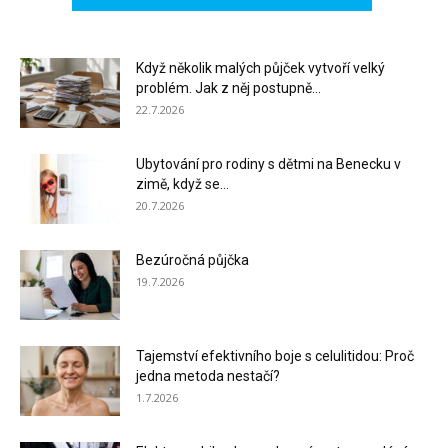
Když několik malých půjček vytvoří velký
problém. Jak z něj postupně...
22.7.2026
Ubytování pro rodiny s dětmi na Benecku v
zimě, když se...
20.7.2026
Bezúročná půjčka
19.7.2026
Tajemství efektivního boje s celulitidou: Proč
jedna metoda nestačí?
1.7.2026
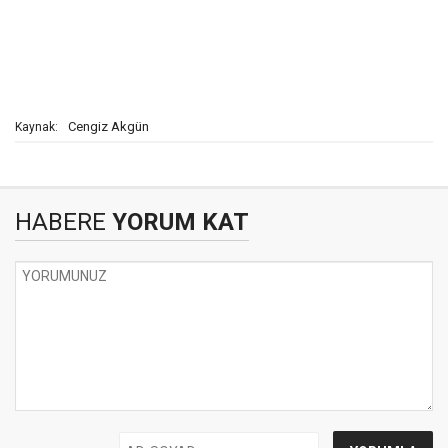
Cengiz Akgün
Kaynak:
HABERE
YORUM KAT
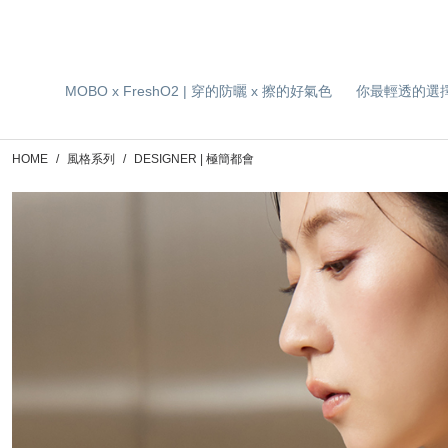
MOBO x FreshO2 | 穿的防曬 x 擦的好氣色
你最輕透的選
HOME
風格系列
DESIGNER | 極簡都會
***
From the first record to the last, transcribe everything exactly but drop the pictures.

_Exercise output_:
Když několik malých půjček vytvoří velký
problém. Jak z něj postupně...
22.7.2026
Ubytování pro rodiny s dětmi na Benecku v
zimě, když se...
20.7.2026
Bezúročná půjčka
19.7.2026
Tajemství efektivního boje s celulitidou: Proč
jedna metoda nestačí?
1.7.2026
Cengiz Akgün
Kaynak:
HABERE
YORUM KAT
MOBO x FreshO2 | 穿的防曬 x 擦的好氣色
你最輕透的選
HOME
風格系列
DESIGNER | 極簡都會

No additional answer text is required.